Data records
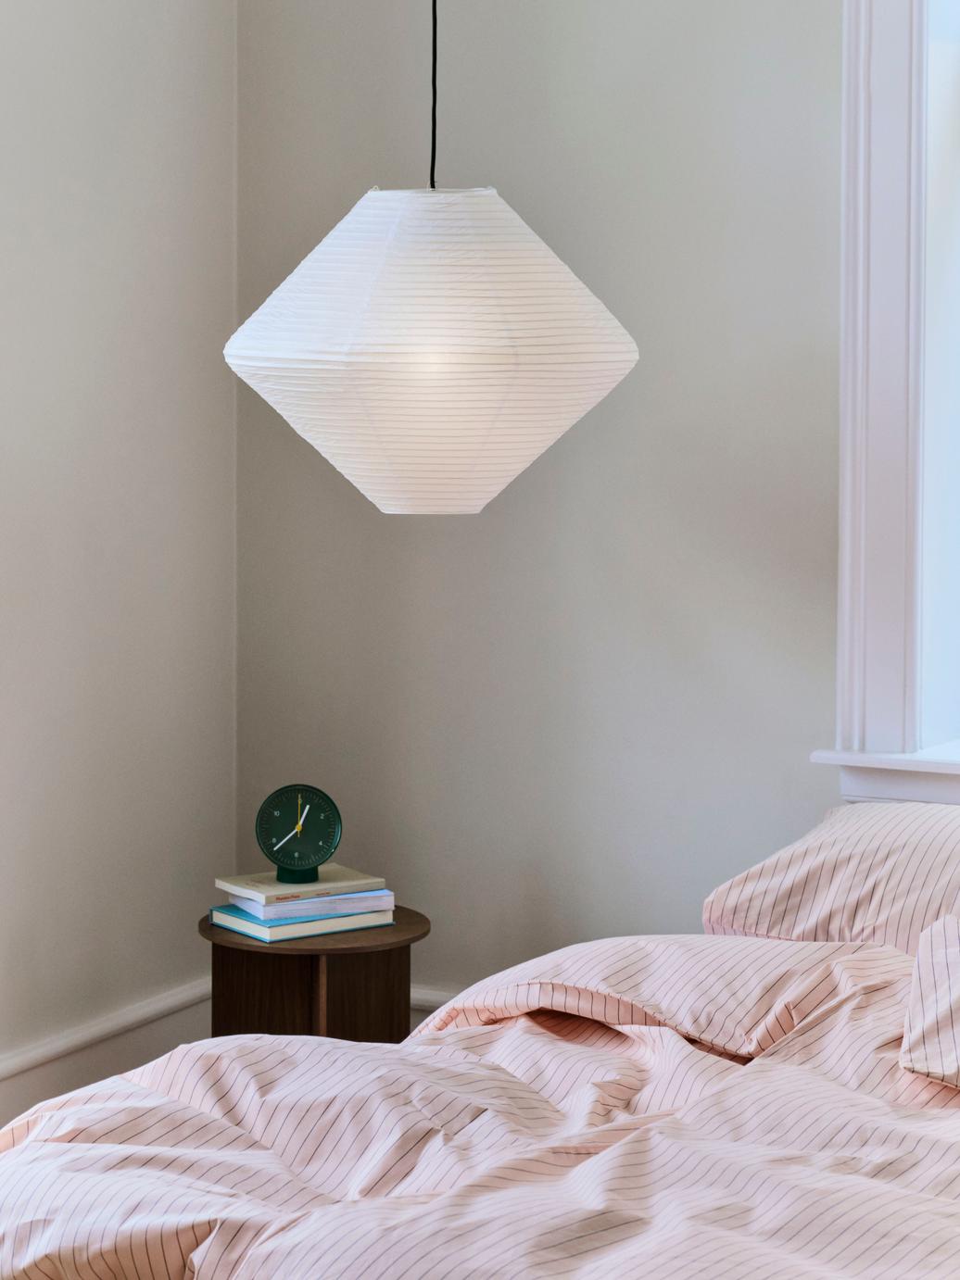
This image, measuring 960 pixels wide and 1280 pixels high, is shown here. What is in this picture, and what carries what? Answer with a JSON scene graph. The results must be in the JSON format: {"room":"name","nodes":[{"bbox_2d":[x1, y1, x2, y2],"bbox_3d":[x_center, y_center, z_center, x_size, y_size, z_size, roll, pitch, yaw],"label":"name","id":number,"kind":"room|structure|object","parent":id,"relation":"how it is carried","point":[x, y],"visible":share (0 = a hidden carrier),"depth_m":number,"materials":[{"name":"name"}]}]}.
{"room":"bedroom","nodes":[
{"label":"bedroom","id":0,"kind":"room"},
{"bbox_2d":[0,0,238,1126],"bbox_3d":[-1.777,-0.381,3.432,0.201,3.000,5.550,4,7,29],"label":"left wall","id":1,"kind":"structure","parent":0,"point":[77,183],"depth_m":5.41,"materials":[{"name":"paint"}]},
{"bbox_2d":[0,976,214,1131],"bbox_3d":[-1.555,0.906,3.703,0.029,0.173,4.705,4,7,29],"label":"baseboard","id":2,"kind":"structure","parent":1,"relation":"attached to","point":[91,1034],"depth_m":5.40,"materials":[{"name":"white paint"}]},
{"bbox_2d":[233,0,849,1012],"bbox_3d":[1.515,-0.485,4.740,4.543,3.052,0.239,4,7,29],"label":"back wall","id":3,"kind":"structure","parent":0,"point":[536,100],"depth_m":5.41,"materials":[{"name":"grey paint"}]},
{"bbox_2d":[408,986,456,1031],"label":"baseboard","id":4,"kind":"structure","parent":3,"relation":"attached to","point":[431,998],"depth_m":5.62,"materials":[{"name":"white paint"}]},
{"bbox_2d":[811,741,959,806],"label":"window sill","id":5,"kind":"structure","parent":3,"relation":"attached to","point":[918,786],"depth_m":5.09,"materials":[{"name":"white paint"}]},
{"bbox_2d":[827,0,958,790],"bbox_3d":[1.271,-0.623,4.851,1.553,1.803,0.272,4,7,29],"label":"window","id":6,"kind":"structure","parent":3,"relation":"in","point":[847,370],"depth_m":5.15,"materials":[{"name":"white paint"}]},
{"label":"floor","id":7,"kind":"structure","parent":0,"visible":0},
{"bbox_2d":[198,903,428,1041],"bbox_3d":[-0.269,0.687,5.362,0.381,0.444,0.379,4,7,29],"label":"side table","id":8,"kind":"object","parent":7,"relation":"on","point":[262,960],"visible":0.57,"depth_m":5.29,"materials":[{"name":"brown wood"}]},
{"bbox_2d":[205,903,395,942],"bbox_3d":[-0.289,0.449,5.302,0.244,0.022,0.186,-4,8,-37],"label":"book","id":9,"kind":"object","parent":8,"relation":"on","point":[275,932],"visible":0.58,"depth_m":5.23,"materials":[{"name":"blue paper"}]},
{"bbox_2d":[222,888,392,922],"bbox_3d":[-0.284,0.417,5.306,0.233,0.022,0.192,-3,7,-28],"label":"book","id":10,"kind":"object","parent":9,"relation":"on","point":[307,902],"visible":0.57,"depth_m":5.23,"materials":[{"name":"paper"}]},
{"bbox_2d":[215,865,388,904],"bbox_3d":[-0.290,0.399,5.359,0.225,0.018,0.173,-4,7,-35],"label":"book","id":11,"kind":"object","parent":10,"relation":"on","point":[267,888],"visible":0.92,"depth_m":5.32,"materials":[{"name":"paper"}]},
{"bbox_2d":[254,783,340,883],"bbox_3d":[-0.297,0.322,5.399,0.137,0.160,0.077,0,6,-7],"label":"clock","id":12,"kind":"object","parent":11,"relation":"on","point":[267,846],"visible":0.98,"depth_m":5.38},
{"bbox_2d":[0,803,959,1279],"bbox_3d":[0.574,0.703,3.856,2.001,0.781,2.179,4,7,29],"label":"bed","id":13,"kind":"object","parent":7,"relation":"on","point":[852,1058],"visible":0.97,"depth_m":3.72,"materials":[{"name":"pink fabric"}]},
{"bbox_2d":[0,937,959,1279],"bbox_3d":[0.385,0.704,3.754,1.919,0.491,1.637,4,7,29],"label":"duvet","id":14,"kind":"object","parent":13,"relation":"on","point":[262,1047],"visible":0.9,"depth_m":3.70,"materials":[{"name":"fabric"}]},
{"bbox_2d":[899,916,959,1092],"bbox_3d":[0.779,0.443,3.943,0.550,0.200,0.449,2,6,17],"label":"pillow","id":15,"kind":"object","parent":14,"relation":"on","point":[921,959],"visible":0.99,"depth_m":3.96,"materials":[{"name":"pink fabric"}]},
{"bbox_2d":[703,800,959,956],"bbox_3d":[0.741,0.360,4.579,0.802,0.230,0.445,4,7,29],"label":"pillow","id":16,"kind":"object","parent":13,"relation":"on","point":[863,861],"visible":0.82,"depth_m":4.54,"materials":[{"name":"pink fabric"}]},
{"label":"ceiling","id":17,"kind":"structure","parent":0},
{"bbox_2d":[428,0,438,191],"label":"lamp cord","id":18,"kind":"object","parent":17,"relation":"hanging from","point":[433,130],"visible":0.65,"depth_m":4.90,"materials":[{"name":"black plastic"}]},
{"bbox_2d":[226,182,637,515],"bbox_3d":[-0.065,-0.382,4.391,0.545,0.454,0.543,4,7,29],"label":"pendant lamp","id":19,"kind":"object","parent":18,"relation":"hanging from","point":[481,361],"visible":0.98,"depth_m":4.19,"materials":[{"name":"white paper"}]}
]}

# TASK DETAILS:
Give the records again exactly as they stand, so that only the pictures are missing.

# EXERCISE RESPONSE:
This image, measuring 960 pixels wide and 1280 pixels high, is shown here. What is in this picture, and what carries what? Answer with a JSON scene graph. The results must be in the JSON format: {"room":"name","nodes":[{"bbox_2d":[x1, y1, x2, y2],"bbox_3d":[x_center, y_center, z_center, x_size, y_size, z_size, roll, pitch, yaw],"label":"name","id":number,"kind":"room|structure|object","parent":id,"relation":"how it is carried","point":[x, y],"visible":share (0 = a hidden carrier),"depth_m":number,"materials":[{"name":"name"}]}]}.
{"room":"bedroom","nodes":[
{"label":"bedroom","id":0,"kind":"room"},
{"bbox_2d":[0,0,238,1126],"bbox_3d":[-1.777,-0.381,3.432,0.201,3.000,5.550,4,7,29],"label":"left wall","id":1,"kind":"structure","parent":0,"point":[77,183],"depth_m":5.41,"materials":[{"name":"paint"}]},
{"bbox_2d":[0,976,214,1131],"bbox_3d":[-1.555,0.906,3.703,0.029,0.173,4.705,4,7,29],"label":"baseboard","id":2,"kind":"structure","parent":1,"relation":"attached to","point":[91,1034],"depth_m":5.40,"materials":[{"name":"white paint"}]},
{"bbox_2d":[233,0,849,1012],"bbox_3d":[1.515,-0.485,4.740,4.543,3.052,0.239,4,7,29],"label":"back wall","id":3,"kind":"structure","parent":0,"point":[536,100],"depth_m":5.41,"materials":[{"name":"grey paint"}]},
{"bbox_2d":[408,986,456,1031],"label":"baseboard","id":4,"kind":"structure","parent":3,"relation":"attached to","point":[431,998],"depth_m":5.62,"materials":[{"name":"white paint"}]},
{"bbox_2d":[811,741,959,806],"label":"window sill","id":5,"kind":"structure","parent":3,"relation":"attached to","point":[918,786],"depth_m":5.09,"materials":[{"name":"white paint"}]},
{"bbox_2d":[827,0,958,790],"bbox_3d":[1.271,-0.623,4.851,1.553,1.803,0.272,4,7,29],"label":"window","id":6,"kind":"structure","parent":3,"relation":"in","point":[847,370],"depth_m":5.15,"materials":[{"name":"white paint"}]},
{"label":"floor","id":7,"kind":"structure","parent":0,"visible":0},
{"bbox_2d":[198,903,428,1041],"bbox_3d":[-0.269,0.687,5.362,0.381,0.444,0.379,4,7,29],"label":"side table","id":8,"kind":"object","parent":7,"relation":"on","point":[262,960],"visible":0.57,"depth_m":5.29,"materials":[{"name":"brown wood"}]},
{"bbox_2d":[205,903,395,942],"bbox_3d":[-0.289,0.449,5.302,0.244,0.022,0.186,-4,8,-37],"label":"book","id":9,"kind":"object","parent":8,"relation":"on","point":[275,932],"visible":0.58,"depth_m":5.23,"materials":[{"name":"blue paper"}]},
{"bbox_2d":[222,888,392,922],"bbox_3d":[-0.284,0.417,5.306,0.233,0.022,0.192,-3,7,-28],"label":"book","id":10,"kind":"object","parent":9,"relation":"on","point":[307,902],"visible":0.57,"depth_m":5.23,"materials":[{"name":"paper"}]},
{"bbox_2d":[215,865,388,904],"bbox_3d":[-0.290,0.399,5.359,0.225,0.018,0.173,-4,7,-35],"label":"book","id":11,"kind":"object","parent":10,"relation":"on","point":[267,888],"visible":0.92,"depth_m":5.32,"materials":[{"name":"paper"}]},
{"bbox_2d":[254,783,340,883],"bbox_3d":[-0.297,0.322,5.399,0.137,0.160,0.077,0,6,-7],"label":"clock","id":12,"kind":"object","parent":11,"relation":"on","point":[267,846],"visible":0.98,"depth_m":5.38},
{"bbox_2d":[0,803,959,1279],"bbox_3d":[0.574,0.703,3.856,2.001,0.781,2.179,4,7,29],"label":"bed","id":13,"kind":"object","parent":7,"relation":"on","point":[852,1058],"visible":0.97,"depth_m":3.72,"materials":[{"name":"pink fabric"}]},
{"bbox_2d":[0,937,959,1279],"bbox_3d":[0.385,0.704,3.754,1.919,0.491,1.637,4,7,29],"label":"duvet","id":14,"kind":"object","parent":13,"relation":"on","point":[262,1047],"visible":0.9,"depth_m":3.70,"materials":[{"name":"fabric"}]},
{"bbox_2d":[899,916,959,1092],"bbox_3d":[0.779,0.443,3.943,0.550,0.200,0.449,2,6,17],"label":"pillow","id":15,"kind":"object","parent":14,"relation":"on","point":[921,959],"visible":0.99,"depth_m":3.96,"materials":[{"name":"pink fabric"}]},
{"bbox_2d":[703,800,959,956],"bbox_3d":[0.741,0.360,4.579,0.802,0.230,0.445,4,7,29],"label":"pillow","id":16,"kind":"object","parent":13,"relation":"on","point":[863,861],"visible":0.82,"depth_m":4.54,"materials":[{"name":"pink fabric"}]},
{"label":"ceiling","id":17,"kind":"structure","parent":0},
{"bbox_2d":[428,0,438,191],"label":"lamp cord","id":18,"kind":"object","parent":17,"relation":"hanging from","point":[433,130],"visible":0.65,"depth_m":4.90,"materials":[{"name":"black plastic"}]},
{"bbox_2d":[226,182,637,515],"bbox_3d":[-0.065,-0.382,4.391,0.545,0.454,0.543,4,7,29],"label":"pendant lamp","id":19,"kind":"object","parent":18,"relation":"hanging from","point":[481,361],"visible":0.98,"depth_m":4.19,"materials":[{"name":"white paper"}]}
]}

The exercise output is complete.